Girolamo Frescobaldi (1583 – 1644) – Lots of keyboard music.

Baldassare Gallupi (1706 – 1785) – 12 sonatas of moderate difficulty, yet of high craftsmanship.

Handel (1685 – 1759) – His suites are all interesting and all underplayed. 

Jean Baptiste Loeillet (1680 – 1730) – Loeillet composed a number of suites for keyboard. 

Benedetto Marcello (1686 – 1739) – Check his 12 harpsichord sonatas. 

Giovanni Martini (1706 – 1784) – Check out his “Six sonatas”.

Johann Pachelbel (1653 – 1706) – Yes, Pachelbel did compose other stuff besides the Canon in D. 

Pietro Domenico Paradis (1710 – 1792) – Try his “12 sonate de gravicembali”. Naxos has his keyboard music .

Giovanni Pescetti (1704 – 1766) – Try his “9 Sonatas per Gravicenbalo”.

Giovanni Pergolesi (1710 – 1736)

Henry Purcell (1658 – 1695) – Try his “8 suites”.
Jean Phillipe Rameau (1683 – 1764) – There is a lot of harpsichord music by Rameau. They are collected in “Premier Livre de Pieces de Clavecin”, “Pieces de Clavecin” and “Nouvelles suites de pieces de Clavecin”.

Padre Antonio Soler (1729 – 1783) – If you like Scarlatti you will like Soler. A disciple of Scarlatti, Soler composed 300 sonatas similar in style. 

Carlos de Seixas (1704 – 1742) – Another Scarlatti disciple composing in a similar style. Try his sonatas and toccatas.

Georg Telemann (1681 – 1767) – Try his 36 Fantasies. 
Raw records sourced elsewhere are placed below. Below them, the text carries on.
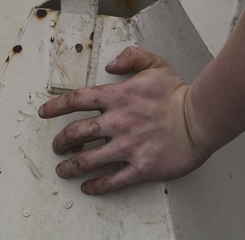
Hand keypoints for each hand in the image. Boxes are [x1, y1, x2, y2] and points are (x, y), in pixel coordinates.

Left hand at [37, 47, 211, 194]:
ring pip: (87, 161)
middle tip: (57, 146)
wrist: (201, 119)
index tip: (44, 113)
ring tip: (63, 170)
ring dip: (70, 167)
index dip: (55, 107)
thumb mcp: (155, 64)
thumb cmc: (178, 94)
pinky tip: (88, 187)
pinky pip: (112, 181)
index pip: (76, 100)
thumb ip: (131, 57)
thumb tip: (110, 65)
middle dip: (60, 142)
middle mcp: (118, 122)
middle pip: (75, 134)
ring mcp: (128, 147)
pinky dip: (96, 186)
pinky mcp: (140, 167)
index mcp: (117, 96)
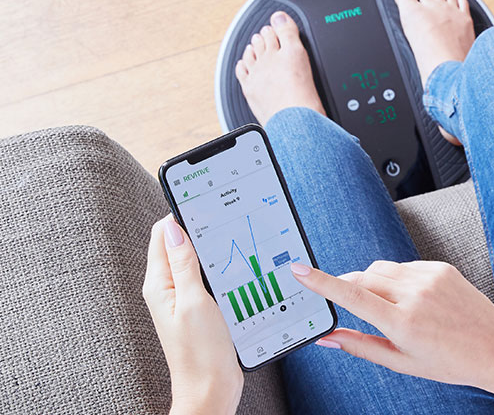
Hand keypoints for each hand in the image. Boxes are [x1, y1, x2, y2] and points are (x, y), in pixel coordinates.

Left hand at [143, 215, 242, 414]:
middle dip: (197, 229)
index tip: (204, 204)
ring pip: (194, 260)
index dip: (180, 216)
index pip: (162, 235)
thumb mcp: (194, 301)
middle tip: (223, 218)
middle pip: (178, 244)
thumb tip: (173, 229)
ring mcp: (183, 298)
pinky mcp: (199, 308)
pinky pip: (205, 277)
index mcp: (159, 284)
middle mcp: (167, 288)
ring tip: (230, 238)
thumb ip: (183, 264)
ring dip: (209, 248)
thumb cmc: (200, 352)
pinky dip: (217, 267)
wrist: (211, 388)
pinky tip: (234, 266)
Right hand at [290, 260, 493, 389]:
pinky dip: (398, 280)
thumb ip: (361, 346)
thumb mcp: (402, 363)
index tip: (299, 270)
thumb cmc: (450, 362)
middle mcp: (415, 294)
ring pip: (381, 269)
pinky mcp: (440, 267)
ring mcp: (429, 277)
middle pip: (363, 278)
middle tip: (350, 304)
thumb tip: (328, 337)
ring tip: (391, 308)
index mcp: (403, 322)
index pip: (353, 296)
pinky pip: (405, 267)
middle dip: (350, 287)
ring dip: (374, 283)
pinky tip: (415, 300)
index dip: (322, 282)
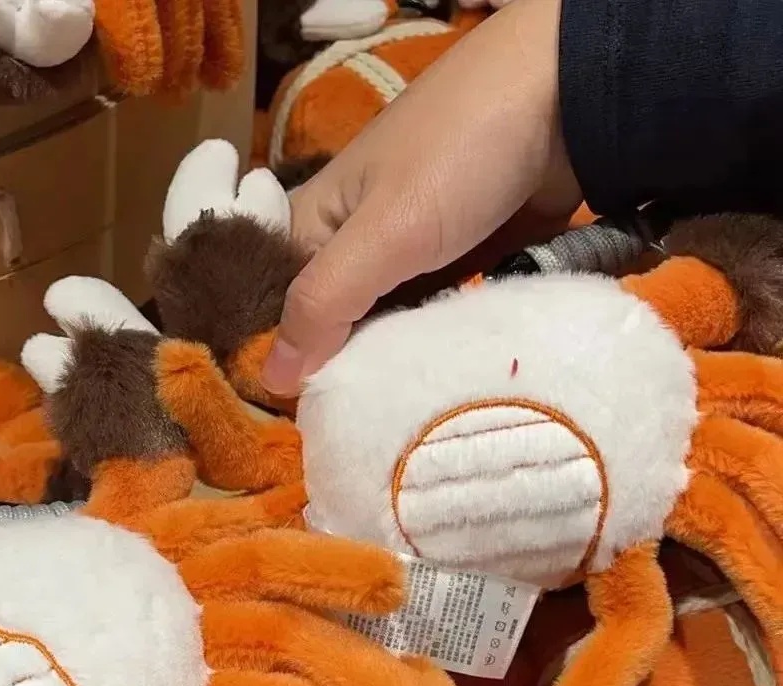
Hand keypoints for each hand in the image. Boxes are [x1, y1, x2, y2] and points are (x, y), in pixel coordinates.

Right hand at [262, 0, 581, 394]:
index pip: (280, 311)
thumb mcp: (384, 233)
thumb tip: (271, 380)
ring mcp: (410, 256)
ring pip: (388, 328)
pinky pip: (436, 319)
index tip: (307, 418)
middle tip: (361, 429)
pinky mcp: (459, 265)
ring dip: (398, 365)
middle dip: (349, 371)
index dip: (289, 363)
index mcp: (312, 225)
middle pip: (335, 326)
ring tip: (402, 421)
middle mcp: (352, 244)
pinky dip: (439, 346)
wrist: (569, 99)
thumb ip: (324, 304)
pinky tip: (440, 386)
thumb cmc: (459, 155)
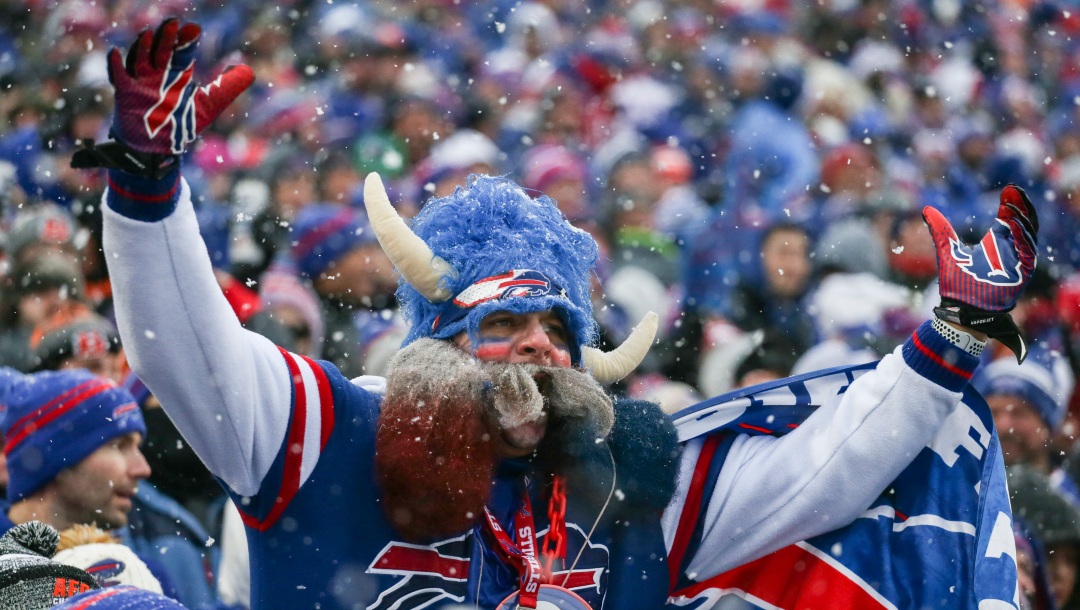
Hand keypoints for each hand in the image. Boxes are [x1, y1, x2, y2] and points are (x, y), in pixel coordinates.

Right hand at [107, 18, 253, 154]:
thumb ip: (228, 87)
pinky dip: (115, 65)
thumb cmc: (182, 123)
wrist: (158, 147)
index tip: (193, 29)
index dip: (186, 40)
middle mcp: (158, 74)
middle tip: (173, 24)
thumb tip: (250, 71)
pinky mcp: (126, 95)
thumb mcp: (209, 105)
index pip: (181, 52)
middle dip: (166, 38)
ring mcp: (141, 83)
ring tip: (149, 34)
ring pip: (140, 59)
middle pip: (161, 51)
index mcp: (178, 74)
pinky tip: (115, 52)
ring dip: (143, 47)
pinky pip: (119, 77)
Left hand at [923, 184, 1038, 360]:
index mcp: (996, 243)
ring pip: (1029, 235)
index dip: (1011, 203)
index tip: (1009, 188)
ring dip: (1022, 220)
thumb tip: (926, 209)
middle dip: (1022, 206)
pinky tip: (1015, 225)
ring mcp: (1017, 261)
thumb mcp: (947, 250)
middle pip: (1024, 223)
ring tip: (1012, 206)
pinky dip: (1023, 238)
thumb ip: (940, 229)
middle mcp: (1009, 250)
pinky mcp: (1021, 274)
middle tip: (1015, 191)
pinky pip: (1028, 252)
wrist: (959, 308)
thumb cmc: (956, 282)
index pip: (1009, 218)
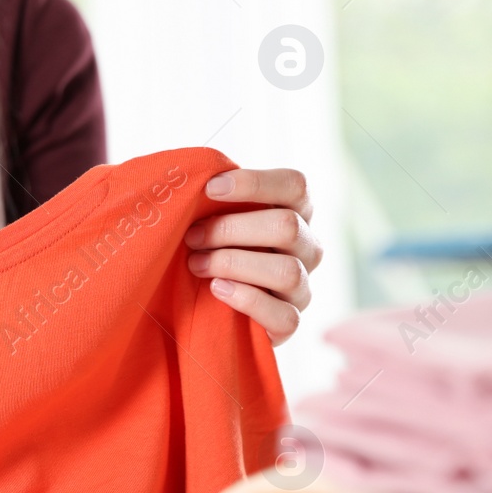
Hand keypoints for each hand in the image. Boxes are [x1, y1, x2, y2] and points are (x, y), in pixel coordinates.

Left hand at [184, 168, 323, 346]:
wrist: (203, 306)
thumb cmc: (205, 247)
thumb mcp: (208, 217)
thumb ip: (207, 196)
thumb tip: (185, 170)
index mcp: (294, 212)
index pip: (295, 185)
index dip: (254, 182)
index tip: (209, 188)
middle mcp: (307, 247)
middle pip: (287, 226)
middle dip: (230, 229)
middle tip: (191, 236)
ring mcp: (303, 287)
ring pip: (287, 271)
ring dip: (233, 264)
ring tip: (196, 265)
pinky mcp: (290, 322)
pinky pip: (284, 316)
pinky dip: (247, 300)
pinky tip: (217, 290)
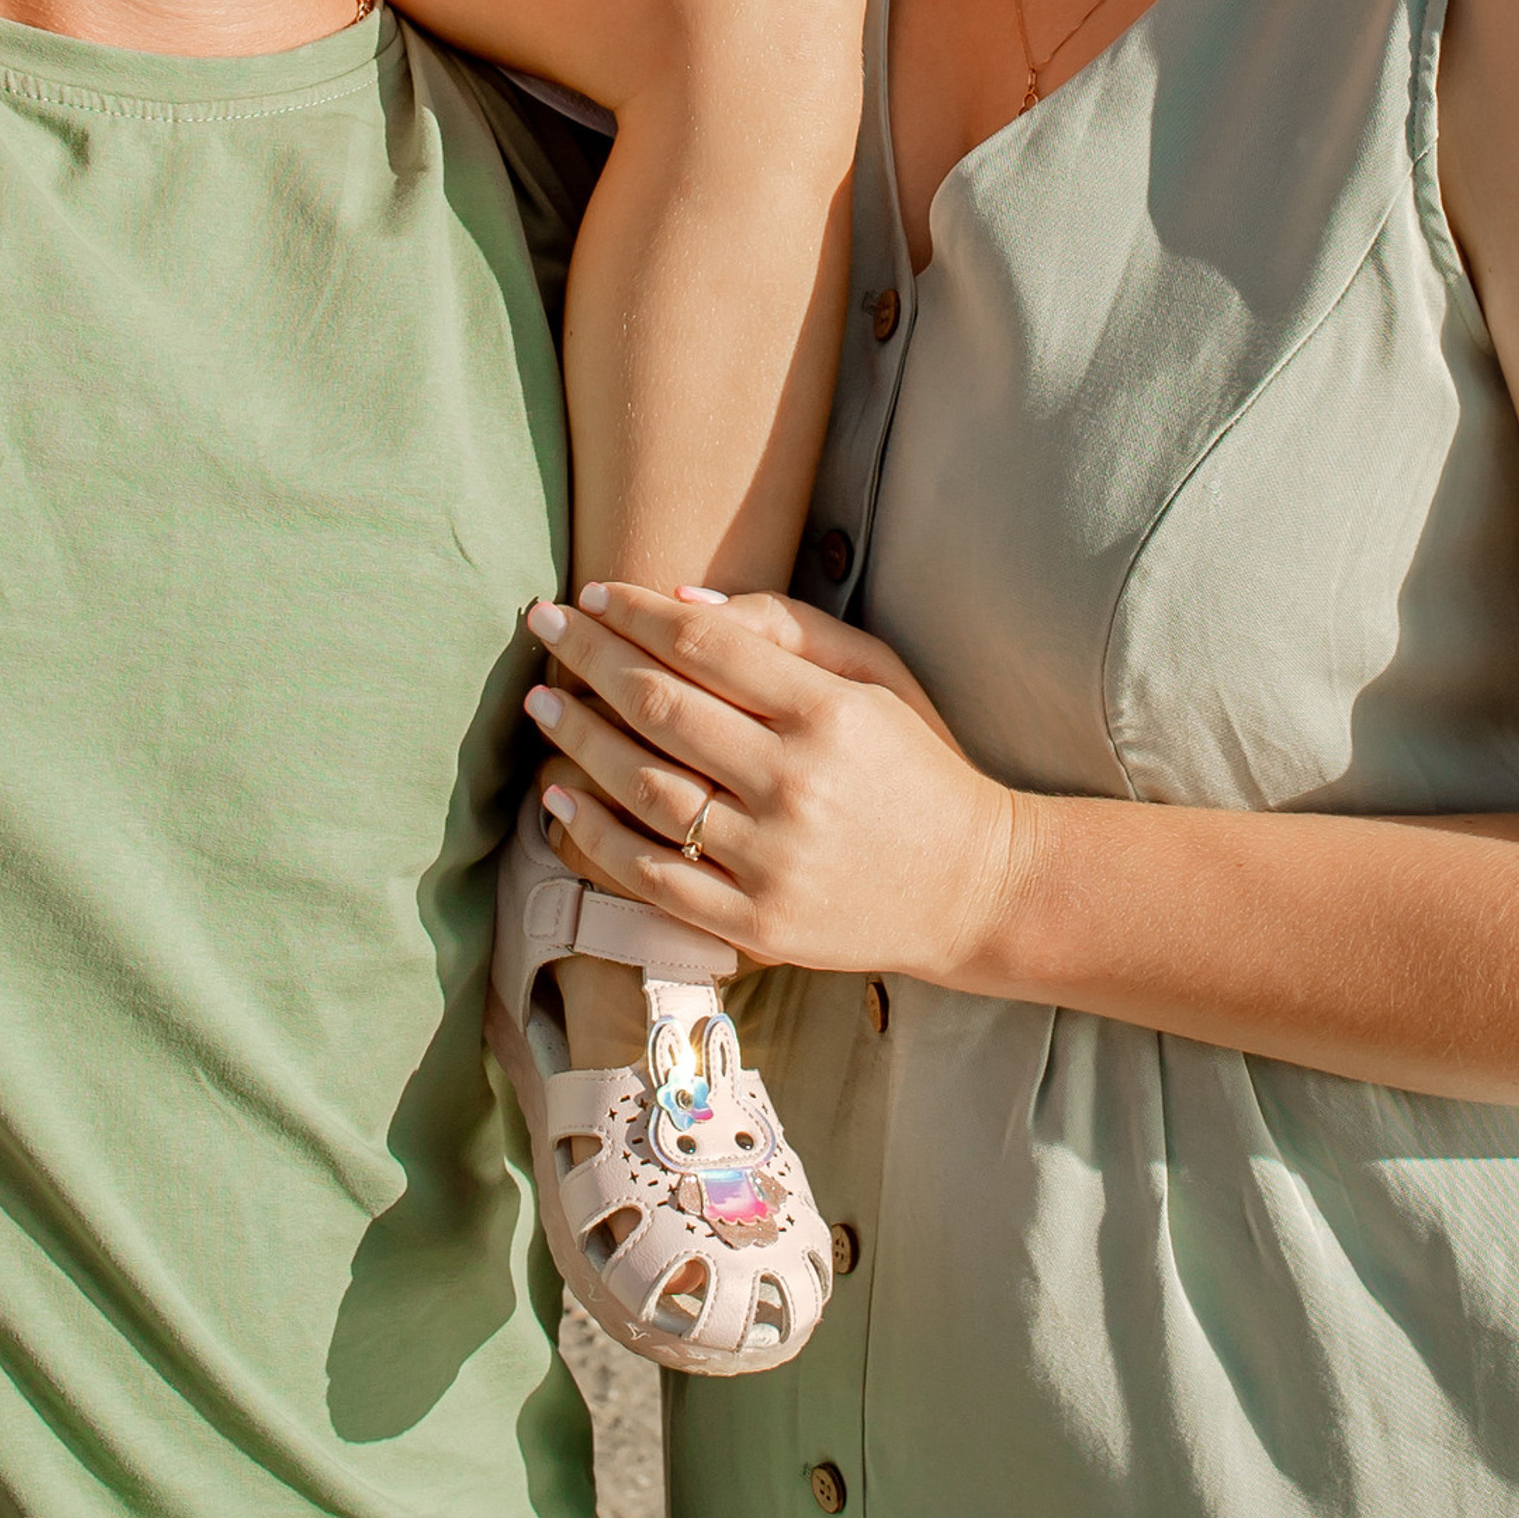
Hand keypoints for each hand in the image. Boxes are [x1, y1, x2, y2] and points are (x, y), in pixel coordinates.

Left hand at [524, 582, 1022, 989]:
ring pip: (644, 789)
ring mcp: (771, 860)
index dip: (638, 614)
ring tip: (542, 702)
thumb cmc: (921, 762)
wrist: (977, 886)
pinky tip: (558, 797)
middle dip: (589, 657)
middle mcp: (795, 784)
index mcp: (829, 713)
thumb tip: (683, 603)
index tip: (594, 593)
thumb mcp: (878, 674)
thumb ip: (788, 628)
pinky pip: (652, 876)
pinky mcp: (756, 923)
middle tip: (543, 624)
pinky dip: (594, 835)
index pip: (706, 647)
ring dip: (579, 739)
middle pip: (660, 707)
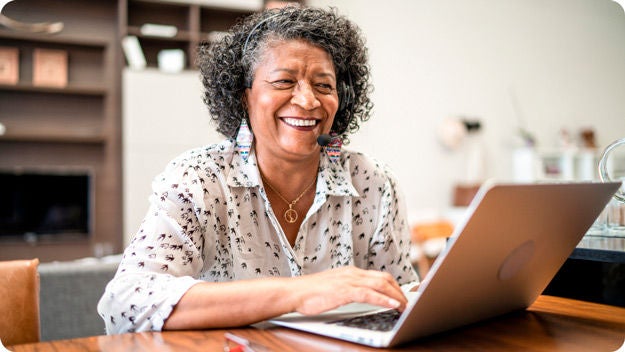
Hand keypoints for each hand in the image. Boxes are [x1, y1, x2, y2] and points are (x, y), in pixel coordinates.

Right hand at [290, 266, 406, 314]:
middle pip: (384, 278)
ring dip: (396, 296)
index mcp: (350, 272)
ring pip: (381, 284)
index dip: (394, 286)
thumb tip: (360, 296)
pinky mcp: (345, 291)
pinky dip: (384, 299)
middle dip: (400, 291)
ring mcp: (349, 280)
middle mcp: (352, 273)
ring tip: (405, 306)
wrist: (294, 292)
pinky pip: (370, 294)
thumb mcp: (333, 288)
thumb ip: (347, 289)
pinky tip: (392, 305)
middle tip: (408, 303)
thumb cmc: (309, 293)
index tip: (402, 295)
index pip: (379, 276)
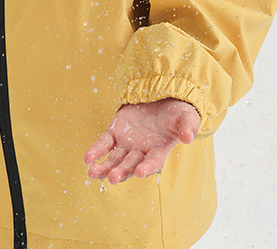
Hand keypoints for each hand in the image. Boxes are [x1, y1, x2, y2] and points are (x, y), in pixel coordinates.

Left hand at [84, 98, 199, 183]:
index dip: (147, 168)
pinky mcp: (115, 132)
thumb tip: (188, 138)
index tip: (140, 173)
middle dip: (122, 171)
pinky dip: (96, 151)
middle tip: (113, 178)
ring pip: (114, 159)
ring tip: (93, 174)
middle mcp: (141, 151)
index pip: (152, 162)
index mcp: (159, 150)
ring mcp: (127, 143)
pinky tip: (87, 159)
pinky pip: (104, 144)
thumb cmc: (177, 112)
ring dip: (104, 167)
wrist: (160, 97)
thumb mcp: (187, 117)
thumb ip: (188, 127)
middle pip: (130, 165)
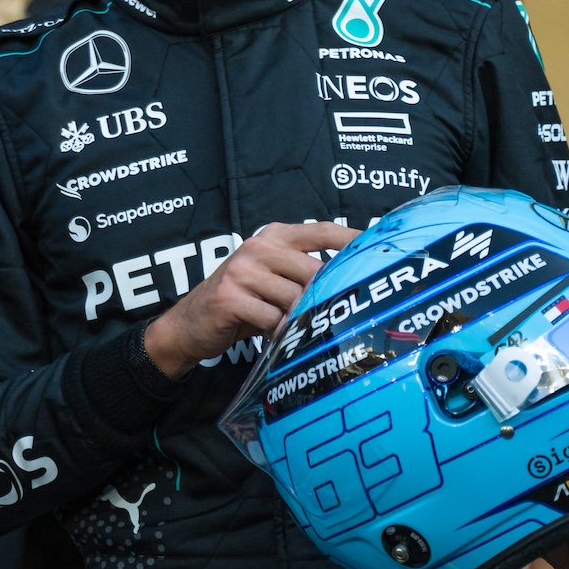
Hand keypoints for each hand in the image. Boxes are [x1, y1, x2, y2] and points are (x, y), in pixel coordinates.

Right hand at [142, 221, 359, 377]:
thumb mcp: (271, 279)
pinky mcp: (230, 297)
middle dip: (325, 298)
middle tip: (336, 317)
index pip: (321, 231)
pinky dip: (278, 334)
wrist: (189, 324)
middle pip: (314, 272)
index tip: (379, 249)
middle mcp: (257, 246)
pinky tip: (273, 338)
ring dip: (298, 321)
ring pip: (295, 299)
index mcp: (272, 236)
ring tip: (295, 331)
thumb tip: (352, 281)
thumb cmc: (240, 303)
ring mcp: (242, 270)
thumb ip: (302, 273)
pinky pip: (272, 319)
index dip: (351, 239)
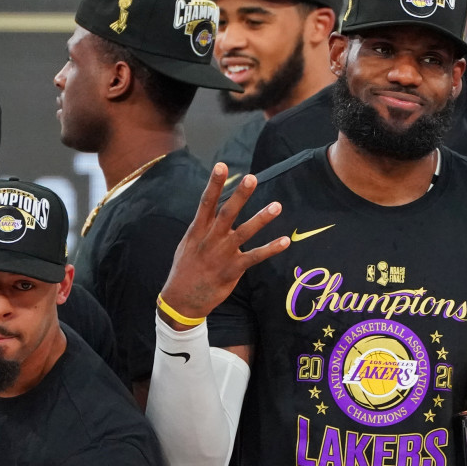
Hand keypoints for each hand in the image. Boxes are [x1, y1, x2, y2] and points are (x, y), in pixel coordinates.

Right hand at [158, 163, 288, 327]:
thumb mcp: (188, 244)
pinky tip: (285, 241)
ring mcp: (222, 254)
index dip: (214, 183)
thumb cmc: (185, 269)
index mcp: (197, 230)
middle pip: (227, 213)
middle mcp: (210, 239)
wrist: (181, 300)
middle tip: (252, 178)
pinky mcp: (232, 270)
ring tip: (277, 205)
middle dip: (240, 195)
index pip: (206, 202)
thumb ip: (202, 226)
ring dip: (261, 219)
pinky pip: (255, 257)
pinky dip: (270, 249)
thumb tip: (211, 209)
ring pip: (244, 233)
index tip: (221, 165)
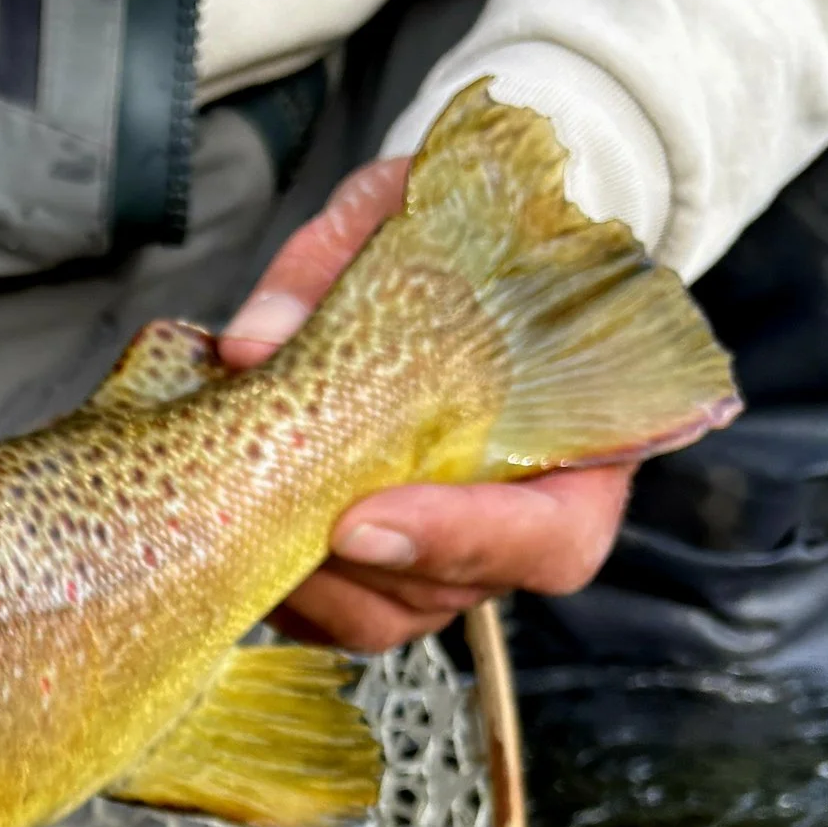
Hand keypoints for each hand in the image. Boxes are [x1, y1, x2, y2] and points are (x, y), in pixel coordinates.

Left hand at [219, 155, 631, 652]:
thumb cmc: (471, 235)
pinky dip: (289, 593)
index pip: (550, 538)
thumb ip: (340, 261)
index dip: (459, 541)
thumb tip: (251, 344)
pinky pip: (342, 611)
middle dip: (356, 570)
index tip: (359, 523)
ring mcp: (459, 549)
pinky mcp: (395, 562)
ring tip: (244, 523)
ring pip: (391, 614)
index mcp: (585, 442)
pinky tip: (242, 540)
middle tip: (270, 519)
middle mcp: (527, 513)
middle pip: (455, 590)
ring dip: (313, 589)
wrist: (474, 250)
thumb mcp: (411, 212)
There are more, but these should keep you busy for a while.

Best wishes,
Worov


----------



## Novelette

^ Dandrieu's set is quite excellent.

Some of Seixas' sonatas are so highly rhythmic and compelling that I've often found myself considering them the "heavy metal" of the Baroque.


----------